# Diesel & Veg Oil



## Spacemonkey6401 (Jul 27, 2006)

Allright, I've been thinking this latley as gas prices and diesel prices have been going up. I've read about cleaning old cooking oil, but with the prices continuing to go up, you could buy pure veg. oil for about $1.50 a gallon, ie Weston cooking oil, and use it. 

I've heard/read about converting your diesel over to run on veg. oil, but looking at the kits and everything, it looks like it's just a set up for another tank. My question is, if you have a pickup with two tanks on it, couldn't you just put the veg oil in one and diesel in the other, start it on the diesel, switch over to veg once it's warmed up. and then before shutting it off switch back to diesel, so that way it's all in the system and lines, let it run a lil bit, and shut it off. Wouldn't this work?


----------



## V0lt (Sep 14, 2002)

I would think so. You'd still have to buy some parts of the kit though, in order to do the switching- and to reroute the fuel system with some valves.

Check with some of the companies that sell the kits- this might not be the only modification you have to do.


----------



## crazijoe (Oct 19, 2004)

I believe that you need to convert the vegetable oil to bio-diesel. I don't think you can run on straight veg. oil in a standard diesel engine.


----------



## V0lt (Sep 14, 2002)

You can, but you need a two tank system with switches.


----------



## Spacemonkey6401 (Jul 27, 2006)

Right, so if you had a pickup with two fuel tanks, either front and rear, or one on left side and one on right, then you wouldn't need anything from the kit.


----------



## V0lt (Sep 14, 2002)

No, you'd still need parts from the kit, because you need to keep the fuels separate and switch from diesel to veg oil after it's started, and before shutting it off.


----------



## crazijoe (Oct 19, 2004)

Still, wouldn't you need some way to heat the vegetible oil, because of the viscosity, to push it through the lines.


----------



## V0lt (Sep 14, 2002)

It's usually preheated from the engine... Most diesels can handle SVO in winter, others can't.


----------



## Zazula (Apr 27, 2006)

My experience from RTO is that there is an extensive ongoing experimentization (in academic faculties and research labs) for using alternative fuels in times of war, especially in the heavy-duty diesel engines that tanks are equipped with. The point is not if the engine will burn it or not (it will), the main point of interest is how the maintenance schedule and requirements will get affected, plus what kind of aditives might be needed (if any).


----------



## vegoilman (Jun 13, 2007)

Hey fox how exactly do you think vegoil in a gas tank will become heated. Do you think engine heat goes all the way down the fuel lines and heats fuel in the tank. You have to install a heat exchanger to heat the oil. You would have to do some mods to the existing second fuel tank. If you live where the temps are in the 90's everyday you may not have to install a heat exchanger but to everyone else you will need some way to heat the vegoil in the storage tank and preferably on the way to the engine also.


----------



## V0lt (Sep 14, 2002)

Yeah, and the indirect source of that heat is the engine.
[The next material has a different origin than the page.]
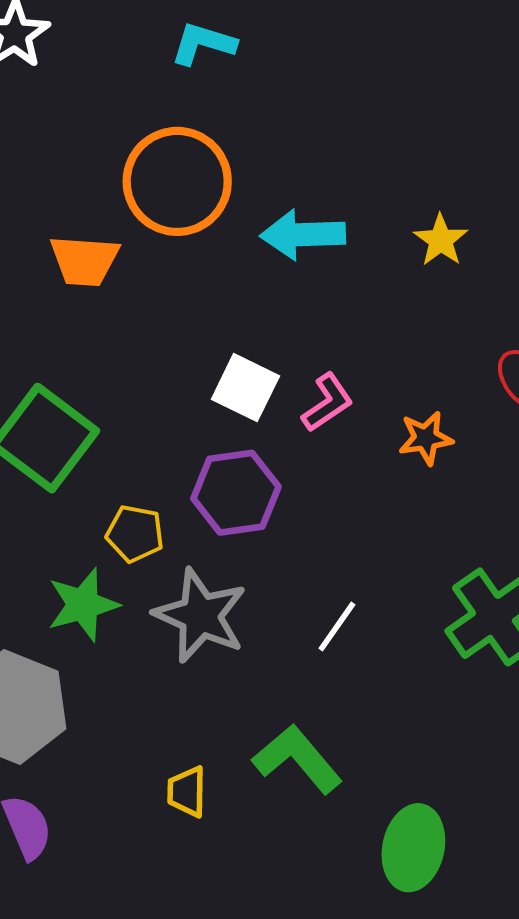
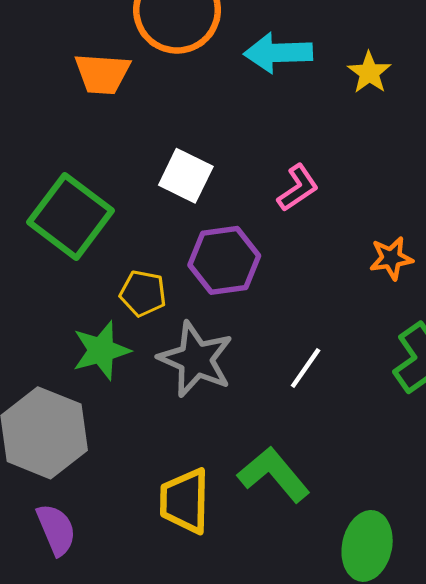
yellow star: (441, 240) -> (369, 73), moved
white square: (245, 388) -> (186, 176), moved
orange star: (426, 438) -> (391, 258), moved
yellow trapezoid: (187, 792) -> (185, 501), size x1.6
I wasn't implying that the heat magically ends up in your vegetable oil tank, I was only saying that part of the system is heating the oil so that it flows freely enough to run through the lines.

Why are you trying to start up an argument in a thread that's almost a year old?


----------



## carsey (Aug 19, 2006)

Id be very careful with this route. Not only is it illegal in many countries as you dont have to pay tax on the vegetable oil and the emissions your car outputs. Ive heard of trading standards going to farming shows to see who was illegally using red/green diesel in there ordinary cars and not tractors.


----------